Un ataque a proveedor externo mediante manipulación de credenciales OAuth comprometió nombres, correos y direcciones físicas de clientes, sin afectar contraseñas ni infraestructura central.

Un incidente de ciberseguridad detectado el 12 de junio de 2026 expuso datos personales de clientes de LastPass a través de un vector de ataque indirecto: la plataforma de inteligencia de mercado Klue, proveedor externo que opera integrado con el entorno Salesforce del gestor de contraseñas. Los atacantes robaron tokens OAuth —credenciales digitales temporales que permiten autenticación entre servicios sin requerir contraseñas— y los utilizaron para suplantar aplicaciones legítimas y extraer información confidencial sin activar alertas inmediatas.

La información comprometida incluye nombres completos, números de teléfono, direcciones de correo electrónico, domicilios físicos y datos vinculados a actividad comercial. LastPass confirmó que ni las contraseñas almacenadas, ni la clave maestra, ni su infraestructura principal resultaron afectadas. Sin embargo, el tipo de datos expuestos representa un riesgo operativo concreto: permiten construir campañas de phishing dirigido (spear phishing) con alta credibilidad, al combinar datos de identidad verificables con el contexto de una marca de confianza.
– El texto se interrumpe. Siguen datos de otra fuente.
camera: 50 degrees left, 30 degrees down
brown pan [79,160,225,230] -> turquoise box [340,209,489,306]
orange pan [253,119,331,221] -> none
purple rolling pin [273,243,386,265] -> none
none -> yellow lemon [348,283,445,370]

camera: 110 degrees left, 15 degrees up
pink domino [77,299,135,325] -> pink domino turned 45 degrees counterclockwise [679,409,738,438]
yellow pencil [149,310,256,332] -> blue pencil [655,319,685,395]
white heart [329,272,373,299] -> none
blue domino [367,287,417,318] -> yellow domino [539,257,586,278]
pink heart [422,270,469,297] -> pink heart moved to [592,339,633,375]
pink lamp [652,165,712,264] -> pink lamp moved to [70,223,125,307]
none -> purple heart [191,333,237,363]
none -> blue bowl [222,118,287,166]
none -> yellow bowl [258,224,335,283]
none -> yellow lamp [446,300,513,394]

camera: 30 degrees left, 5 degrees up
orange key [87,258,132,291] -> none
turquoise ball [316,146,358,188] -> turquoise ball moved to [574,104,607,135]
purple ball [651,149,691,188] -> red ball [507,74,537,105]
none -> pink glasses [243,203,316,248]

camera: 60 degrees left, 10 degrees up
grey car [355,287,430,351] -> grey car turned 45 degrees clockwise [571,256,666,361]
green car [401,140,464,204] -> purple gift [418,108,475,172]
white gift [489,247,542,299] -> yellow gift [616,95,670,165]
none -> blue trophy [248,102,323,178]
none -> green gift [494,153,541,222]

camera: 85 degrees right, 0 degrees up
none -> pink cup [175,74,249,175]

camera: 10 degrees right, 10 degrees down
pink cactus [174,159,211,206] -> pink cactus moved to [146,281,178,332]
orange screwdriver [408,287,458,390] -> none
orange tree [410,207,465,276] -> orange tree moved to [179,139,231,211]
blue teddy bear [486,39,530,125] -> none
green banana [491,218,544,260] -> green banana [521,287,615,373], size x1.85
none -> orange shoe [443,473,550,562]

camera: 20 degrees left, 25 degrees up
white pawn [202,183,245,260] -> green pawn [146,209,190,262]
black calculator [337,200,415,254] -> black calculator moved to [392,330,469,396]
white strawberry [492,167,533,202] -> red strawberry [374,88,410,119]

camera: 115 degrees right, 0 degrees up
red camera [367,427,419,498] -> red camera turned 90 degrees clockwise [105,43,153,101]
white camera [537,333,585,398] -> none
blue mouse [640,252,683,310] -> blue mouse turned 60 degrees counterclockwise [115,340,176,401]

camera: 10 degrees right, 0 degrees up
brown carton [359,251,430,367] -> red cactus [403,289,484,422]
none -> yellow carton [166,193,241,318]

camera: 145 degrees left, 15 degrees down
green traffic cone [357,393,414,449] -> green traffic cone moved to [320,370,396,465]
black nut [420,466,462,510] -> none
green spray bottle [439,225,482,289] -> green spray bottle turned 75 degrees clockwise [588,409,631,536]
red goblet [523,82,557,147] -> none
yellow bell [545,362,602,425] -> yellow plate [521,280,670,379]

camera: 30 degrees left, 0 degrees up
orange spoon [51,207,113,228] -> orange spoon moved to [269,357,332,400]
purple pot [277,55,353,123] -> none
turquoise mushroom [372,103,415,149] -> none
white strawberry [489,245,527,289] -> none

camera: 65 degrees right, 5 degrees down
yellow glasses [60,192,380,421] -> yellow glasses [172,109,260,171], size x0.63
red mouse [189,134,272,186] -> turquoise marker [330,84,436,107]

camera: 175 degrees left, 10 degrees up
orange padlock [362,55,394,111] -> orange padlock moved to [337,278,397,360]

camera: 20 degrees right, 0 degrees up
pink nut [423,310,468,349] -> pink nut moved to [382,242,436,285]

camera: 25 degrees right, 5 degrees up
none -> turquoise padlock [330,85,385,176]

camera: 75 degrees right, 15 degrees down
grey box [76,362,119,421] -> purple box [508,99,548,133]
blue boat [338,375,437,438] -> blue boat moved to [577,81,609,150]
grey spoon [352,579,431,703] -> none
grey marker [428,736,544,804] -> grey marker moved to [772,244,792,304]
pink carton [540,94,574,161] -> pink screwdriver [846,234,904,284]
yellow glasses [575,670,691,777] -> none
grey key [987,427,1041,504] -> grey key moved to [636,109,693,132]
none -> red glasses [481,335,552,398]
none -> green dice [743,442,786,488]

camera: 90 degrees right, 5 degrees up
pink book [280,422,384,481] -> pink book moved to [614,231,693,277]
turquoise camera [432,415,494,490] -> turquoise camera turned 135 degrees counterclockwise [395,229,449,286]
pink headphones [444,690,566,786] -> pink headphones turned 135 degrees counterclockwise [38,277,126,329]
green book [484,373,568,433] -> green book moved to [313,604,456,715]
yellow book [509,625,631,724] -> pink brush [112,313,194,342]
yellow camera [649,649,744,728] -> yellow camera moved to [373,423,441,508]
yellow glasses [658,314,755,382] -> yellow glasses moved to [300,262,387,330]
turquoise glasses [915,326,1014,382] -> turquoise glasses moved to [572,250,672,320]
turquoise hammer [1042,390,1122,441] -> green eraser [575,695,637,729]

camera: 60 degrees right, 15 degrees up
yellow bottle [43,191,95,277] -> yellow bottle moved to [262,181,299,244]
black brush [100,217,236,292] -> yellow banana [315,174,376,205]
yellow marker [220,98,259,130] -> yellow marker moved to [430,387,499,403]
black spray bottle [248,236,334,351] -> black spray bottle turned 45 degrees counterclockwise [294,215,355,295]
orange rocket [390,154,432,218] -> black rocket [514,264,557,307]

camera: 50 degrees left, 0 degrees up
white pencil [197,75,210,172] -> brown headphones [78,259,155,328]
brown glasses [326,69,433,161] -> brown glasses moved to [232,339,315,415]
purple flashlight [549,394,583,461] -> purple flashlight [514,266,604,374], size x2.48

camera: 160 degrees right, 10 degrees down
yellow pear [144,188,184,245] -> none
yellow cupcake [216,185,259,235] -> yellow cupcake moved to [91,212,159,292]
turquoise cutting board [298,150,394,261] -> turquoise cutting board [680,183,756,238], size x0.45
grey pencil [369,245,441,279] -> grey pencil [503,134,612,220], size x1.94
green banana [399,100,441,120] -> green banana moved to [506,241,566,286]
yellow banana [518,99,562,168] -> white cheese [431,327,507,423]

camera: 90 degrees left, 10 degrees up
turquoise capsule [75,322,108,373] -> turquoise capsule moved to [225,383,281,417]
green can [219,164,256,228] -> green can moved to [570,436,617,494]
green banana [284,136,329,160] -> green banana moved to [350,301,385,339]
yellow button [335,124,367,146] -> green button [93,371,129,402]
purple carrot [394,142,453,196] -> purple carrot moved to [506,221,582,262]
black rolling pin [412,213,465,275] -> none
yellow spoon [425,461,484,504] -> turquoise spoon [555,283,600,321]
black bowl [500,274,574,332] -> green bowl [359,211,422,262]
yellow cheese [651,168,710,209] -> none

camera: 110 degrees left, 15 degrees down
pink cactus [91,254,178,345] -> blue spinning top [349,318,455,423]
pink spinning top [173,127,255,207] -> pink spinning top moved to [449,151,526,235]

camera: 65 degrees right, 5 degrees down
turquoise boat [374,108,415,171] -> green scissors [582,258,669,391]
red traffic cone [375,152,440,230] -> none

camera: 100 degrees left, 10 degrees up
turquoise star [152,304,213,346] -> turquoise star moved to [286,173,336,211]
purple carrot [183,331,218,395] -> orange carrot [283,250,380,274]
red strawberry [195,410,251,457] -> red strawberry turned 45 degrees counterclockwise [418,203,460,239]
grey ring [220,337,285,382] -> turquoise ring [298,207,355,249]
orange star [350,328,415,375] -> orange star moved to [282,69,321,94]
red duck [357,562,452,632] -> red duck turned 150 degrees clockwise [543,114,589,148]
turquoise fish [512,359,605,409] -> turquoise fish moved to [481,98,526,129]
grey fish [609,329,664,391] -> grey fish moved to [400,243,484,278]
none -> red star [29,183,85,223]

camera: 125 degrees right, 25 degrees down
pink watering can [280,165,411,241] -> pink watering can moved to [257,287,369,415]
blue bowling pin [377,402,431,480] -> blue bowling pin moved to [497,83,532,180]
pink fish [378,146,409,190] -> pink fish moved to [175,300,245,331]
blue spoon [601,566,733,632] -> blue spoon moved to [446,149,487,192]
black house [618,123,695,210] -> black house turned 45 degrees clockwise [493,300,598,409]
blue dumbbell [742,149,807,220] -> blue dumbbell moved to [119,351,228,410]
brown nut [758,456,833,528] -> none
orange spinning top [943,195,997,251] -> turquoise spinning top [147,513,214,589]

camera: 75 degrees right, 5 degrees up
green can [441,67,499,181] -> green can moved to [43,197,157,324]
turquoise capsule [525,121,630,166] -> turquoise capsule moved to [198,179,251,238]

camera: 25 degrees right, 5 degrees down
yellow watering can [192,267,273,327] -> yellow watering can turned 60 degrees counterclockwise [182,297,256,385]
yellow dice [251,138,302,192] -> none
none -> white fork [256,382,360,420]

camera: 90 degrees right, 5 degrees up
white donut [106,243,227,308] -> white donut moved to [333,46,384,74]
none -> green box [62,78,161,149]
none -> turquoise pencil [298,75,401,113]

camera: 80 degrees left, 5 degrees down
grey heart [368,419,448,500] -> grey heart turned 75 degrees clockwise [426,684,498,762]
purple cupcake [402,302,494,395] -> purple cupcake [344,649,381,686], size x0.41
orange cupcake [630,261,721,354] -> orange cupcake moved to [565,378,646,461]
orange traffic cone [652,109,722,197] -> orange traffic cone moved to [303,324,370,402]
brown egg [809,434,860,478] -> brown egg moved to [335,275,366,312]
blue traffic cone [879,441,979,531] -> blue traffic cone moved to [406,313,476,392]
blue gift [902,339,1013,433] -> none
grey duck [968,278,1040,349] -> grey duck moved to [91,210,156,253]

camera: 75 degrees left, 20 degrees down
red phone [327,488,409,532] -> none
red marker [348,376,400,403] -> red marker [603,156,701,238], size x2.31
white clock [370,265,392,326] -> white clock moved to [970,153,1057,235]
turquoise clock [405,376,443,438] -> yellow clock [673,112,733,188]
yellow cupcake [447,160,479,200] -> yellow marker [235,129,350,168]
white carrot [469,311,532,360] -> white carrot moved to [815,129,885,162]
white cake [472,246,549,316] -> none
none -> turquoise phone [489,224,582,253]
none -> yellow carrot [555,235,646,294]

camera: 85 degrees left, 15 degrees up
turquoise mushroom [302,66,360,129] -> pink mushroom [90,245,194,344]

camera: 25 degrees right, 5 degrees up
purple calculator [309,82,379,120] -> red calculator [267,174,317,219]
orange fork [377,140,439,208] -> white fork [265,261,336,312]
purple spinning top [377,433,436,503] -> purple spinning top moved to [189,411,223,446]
El 22 de junio, Klue emitió un comunicado confirmando la detección del incidente y la apertura de una investigación, aunque no precisó el número de clientes afectados ni el tipo exacto de credenciales sustraídas.

Para los equipos de seguridad corporativa y los CTO, este caso ilustra una vulnerabilidad estructural creciente: el riesgo no siempre reside en el sistema central, sino en las integraciones con terceros que operan con permisos elevados. La gestión del ciclo de vida de tokens OAuth —incluyendo rotación periódica, monitoreo de uso anómalo y auditoría de permisos delegados— se convierte en un control crítico cuando múltiples plataformas SaaS comparten acceso a entornos de datos sensibles. Los directivos deben revisar el inventario de integraciones activas y los niveles de acceso concedidos a proveedores de la cadena de suministro digital, especialmente aquellos con conectividad a CRM o plataformas de gestión de clientes. Ante el incidente, se recomienda a los usuarios afectados tratar con desconfianza cualquier comunicación que solicite datos personales o credenciales en los próximos días, independientemente del remitente aparente.